The European Union and the Mercosur bloc have signed a Partnership Agreement and an Interim Trade Agreement, in a deal the European Commission said would create a trade zone covering about 700 million consumers.
The agreements were signed in on Saturday by EU Trade Commissioner Maroš Šefčovič and his Mercosur counterparts, with European Commission President Ursula von der Leyen and European Council President Antonio Costa among the leaders who witnessed the ceremony, .
The Commission said it expects the deal to increase EU exports to Mercosur by an estimated 39% a year, worth about €49 billion, and to support “hundreds of thousands” of EU jobs.
EU businesses are expected to save around €4 billion a year in duties as tariffs are removed on exports including agri-food products and industrial goods such as cars, machinery and pharmaceuticals.
Von der Leyen said the agreement would open “a new chapter of opportunity” for citizens in both regions and that the EU and Mercosur were “choosing cooperation over competition”, according to her published remarks.

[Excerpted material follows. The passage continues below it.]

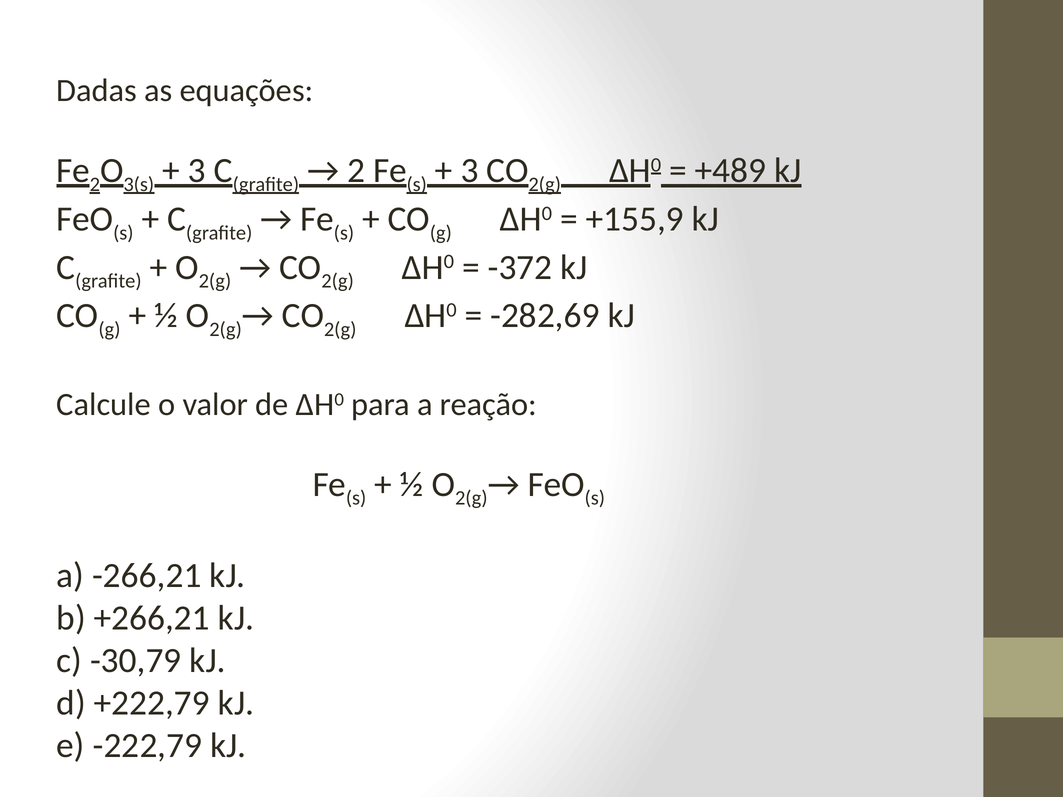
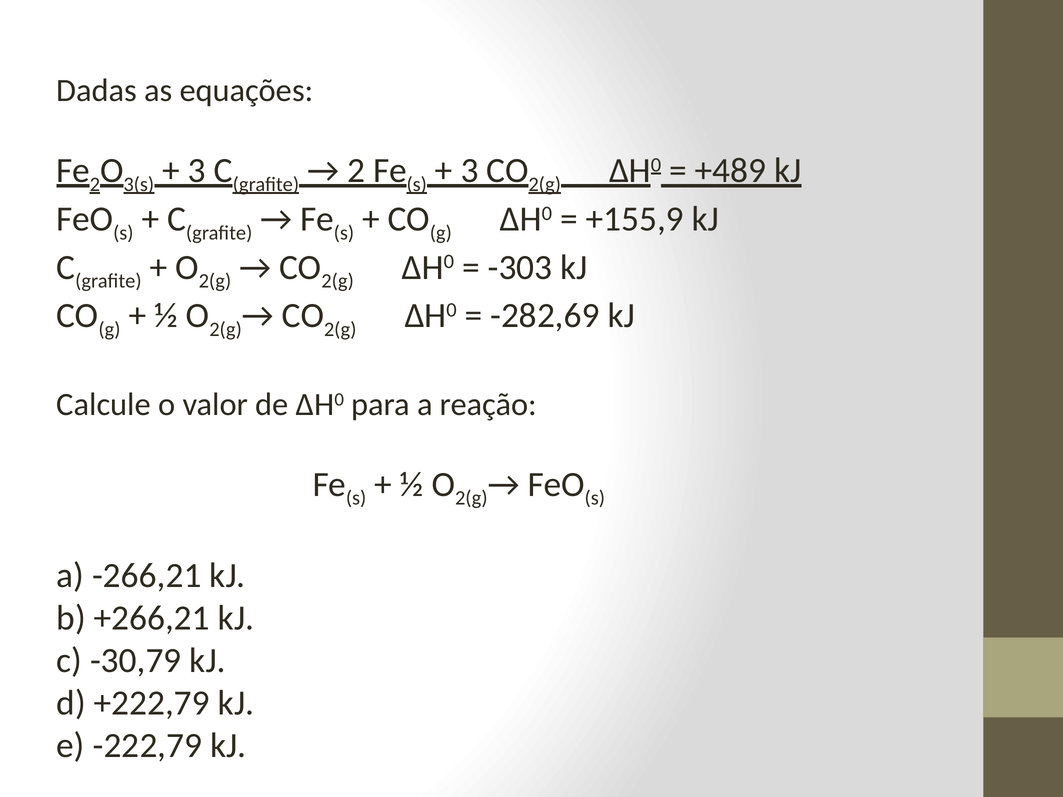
-372: -372 -> -303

What changes for food and farming
EU agri-food exports to Mercosur are expected to rise by up to 50%, with tariff reductions covering products such as wine, spirits, dairy and olive oil, the Commission said.

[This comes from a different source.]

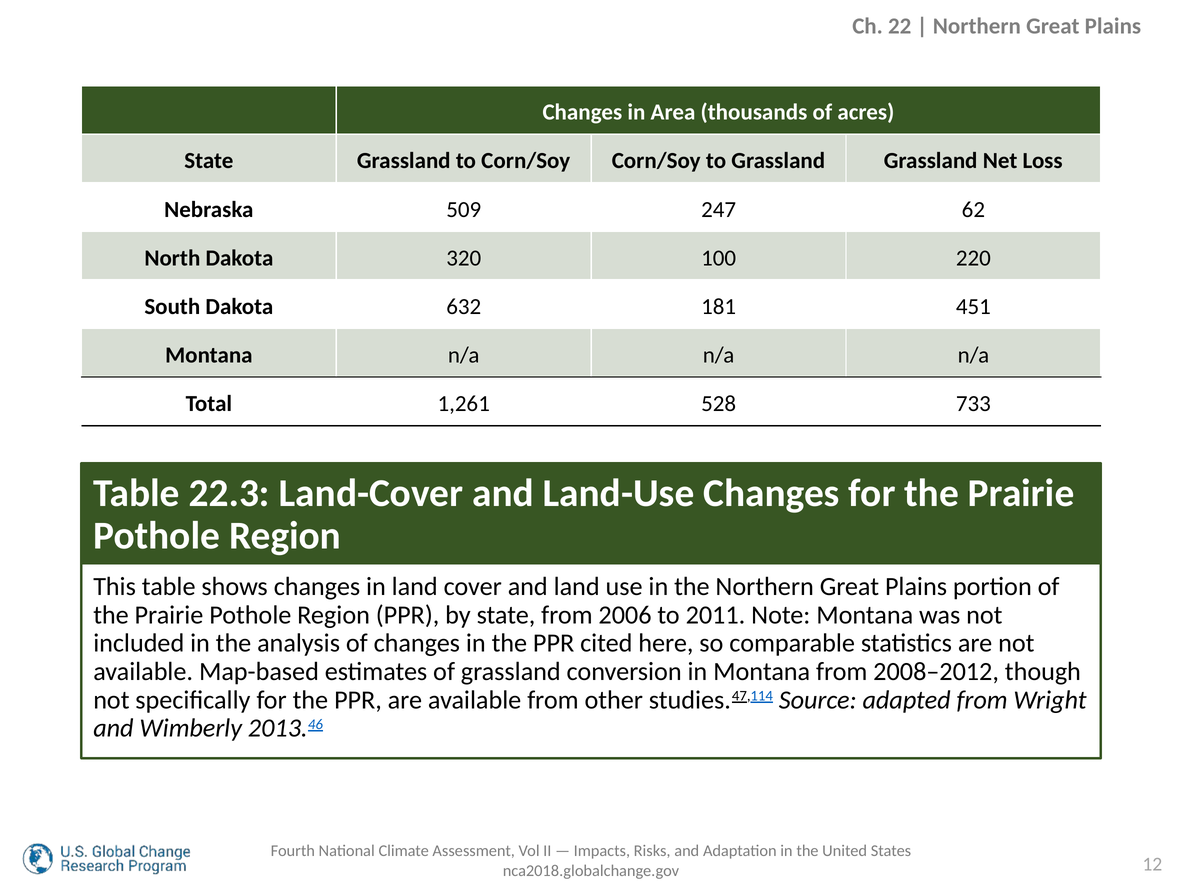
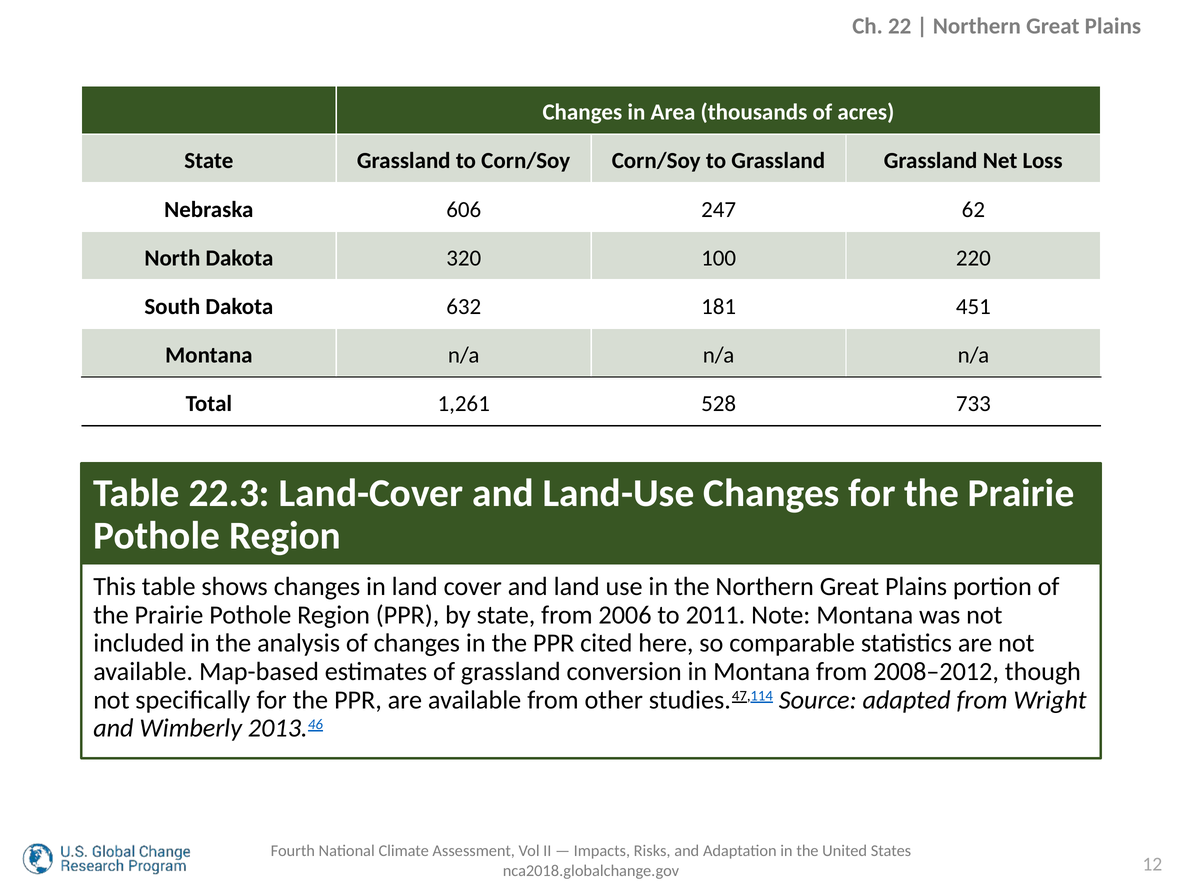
509: 509 -> 606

The agreement also includes protection for 344 EU Geographical Indications — names for region-linked foods and drinks that are legally protected from imitation.
For sensitive farm sectors, the Commission said the deal includes tariff rate quotas, a legally binding safeguard mechanism that can be used in the event of a surge in imports, and tighter controls to prevent non-compliant products entering the EU, including more audits in third countries and strengthened checks at EU borders.
The Commission also said it plans a €6.3 billion “Unity Safety net” fund from 2028 to support farmers in case of market disturbances.
On sustainability, the Commission said the agreement includes enforceable climate commitments, with the Paris Agreement treated as an “essential element”, and a pledge to work towards climate neutrality by 2050.
The next step is ratification: the full partnership agreement must be approved by all EU member states under their national procedures, while the interim trade agreement will go through an EU-only process requiring the European Parliament’s consent and final approval by the Council.